Structured diff data

——

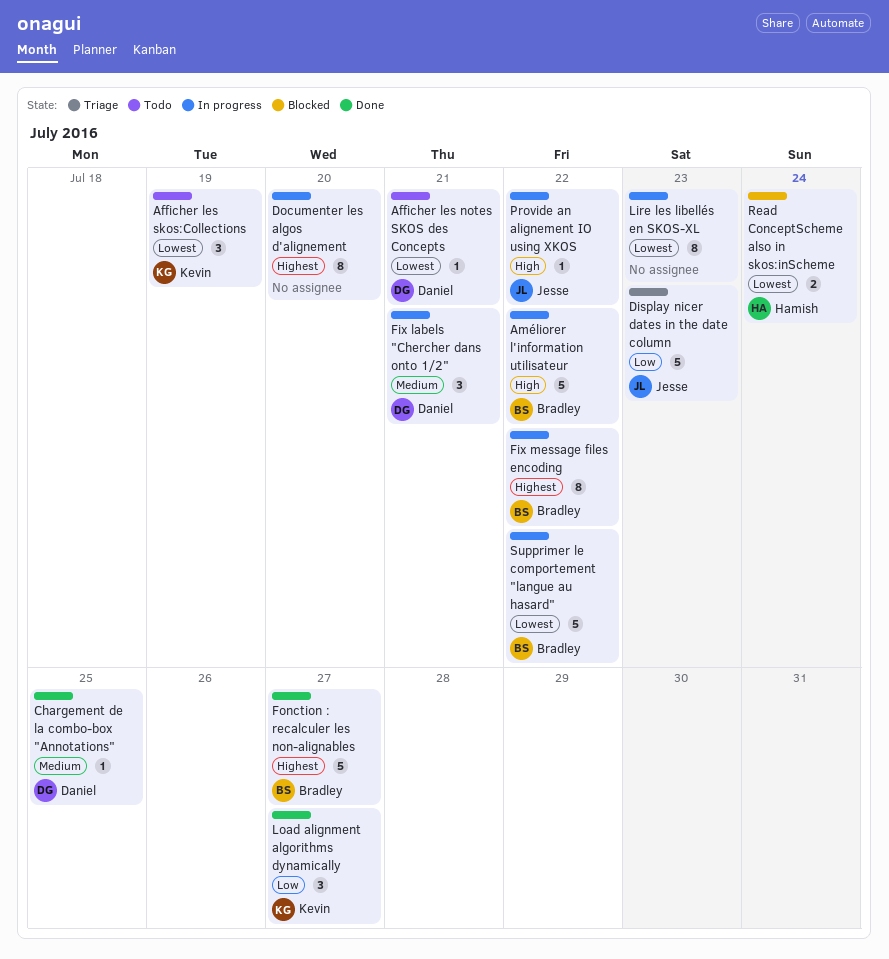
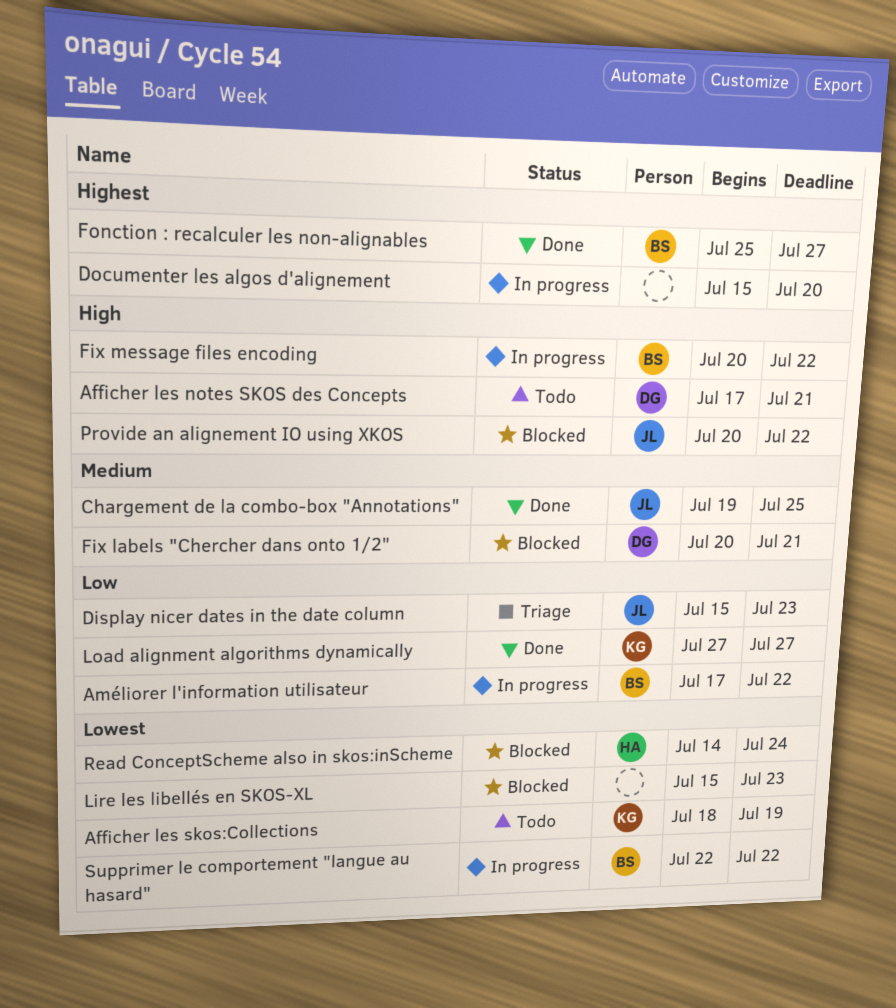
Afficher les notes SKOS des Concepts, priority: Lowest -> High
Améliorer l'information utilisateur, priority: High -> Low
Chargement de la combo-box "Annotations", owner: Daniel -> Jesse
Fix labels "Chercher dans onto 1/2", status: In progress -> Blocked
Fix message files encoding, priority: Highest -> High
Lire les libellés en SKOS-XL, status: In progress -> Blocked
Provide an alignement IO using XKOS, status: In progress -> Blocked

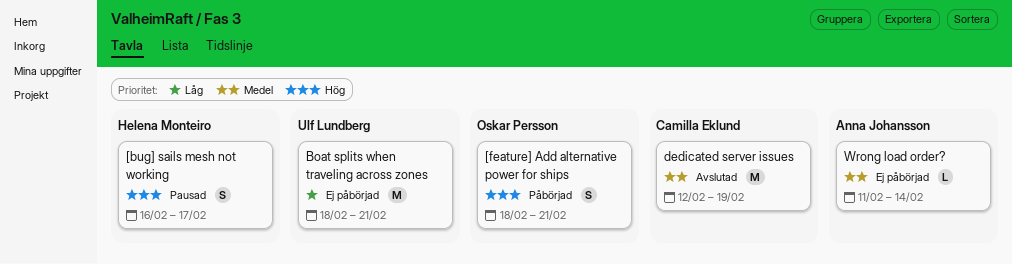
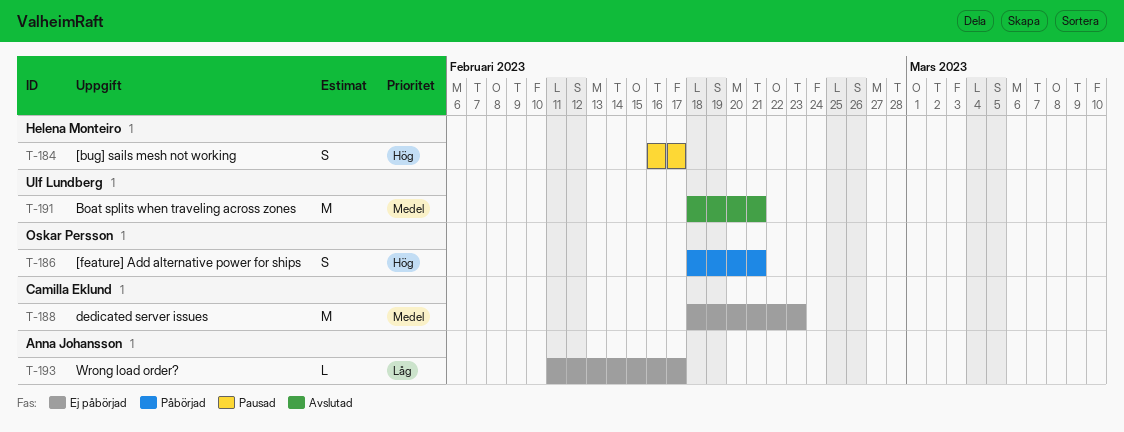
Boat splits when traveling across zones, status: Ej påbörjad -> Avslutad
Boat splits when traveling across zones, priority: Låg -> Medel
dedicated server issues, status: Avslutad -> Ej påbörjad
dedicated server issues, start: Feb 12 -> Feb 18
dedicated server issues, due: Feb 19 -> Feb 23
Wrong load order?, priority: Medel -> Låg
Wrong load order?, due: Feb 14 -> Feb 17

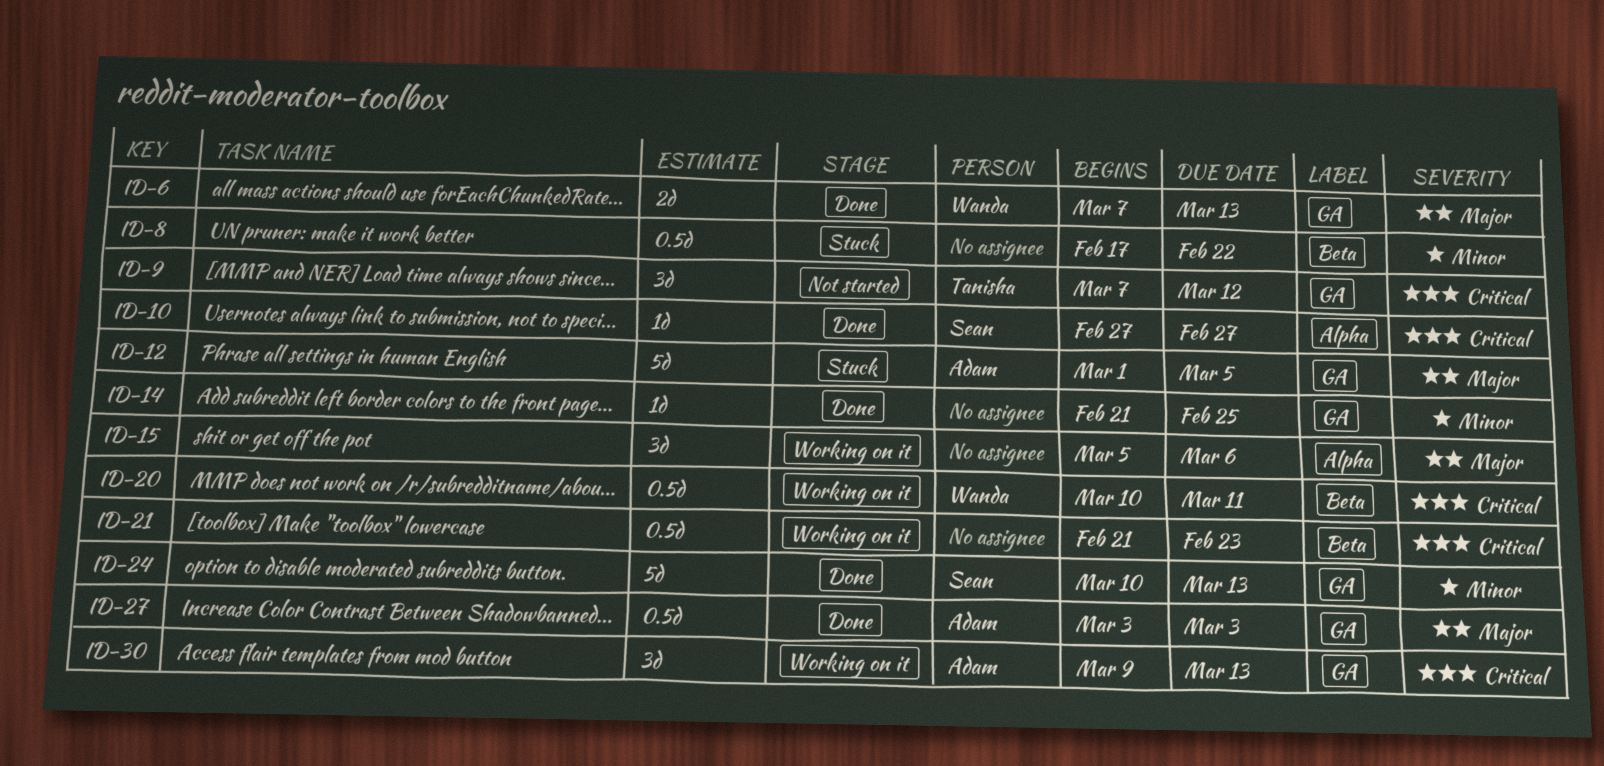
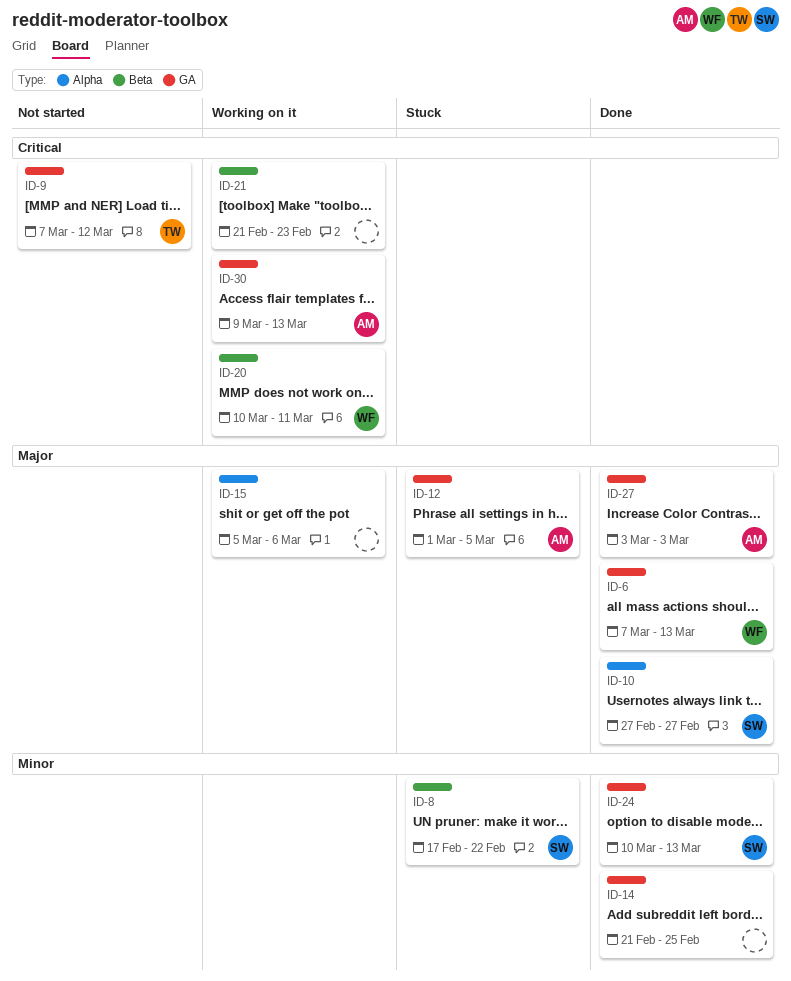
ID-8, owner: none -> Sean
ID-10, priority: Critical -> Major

——

▶ **DESCRIPTION OF THE TASK**:
The reply should reproduce every entry above word for word and contain no pictures.

▶ **TASK RESPONSE**:
Afficher les notes SKOS des Concepts, priority: Lowest -> High
Améliorer l'information utilisateur, priority: High -> Low
Chargement de la combo-box "Annotations", owner: Daniel -> Jesse
Fix labels "Chercher dans onto 1/2", status: In progress -> Blocked
Fix message files encoding, priority: Highest -> High
Lire les libellés en SKOS-XL, status: In progress -> Blocked
Provide an alignement IO using XKOS, status: In progress -> Blocked

Boat splits when traveling across zones, status: Ej påbörjad -> Avslutad
Boat splits when traveling across zones, priority: Låg -> Medel
dedicated server issues, status: Avslutad -> Ej påbörjad
dedicated server issues, start: Feb 12 -> Feb 18
dedicated server issues, due: Feb 19 -> Feb 23
Wrong load order?, priority: Medel -> Låg
Wrong load order?, due: Feb 14 -> Feb 17

ID-8, owner: none -> Sean
ID-10, priority: Critical -> Major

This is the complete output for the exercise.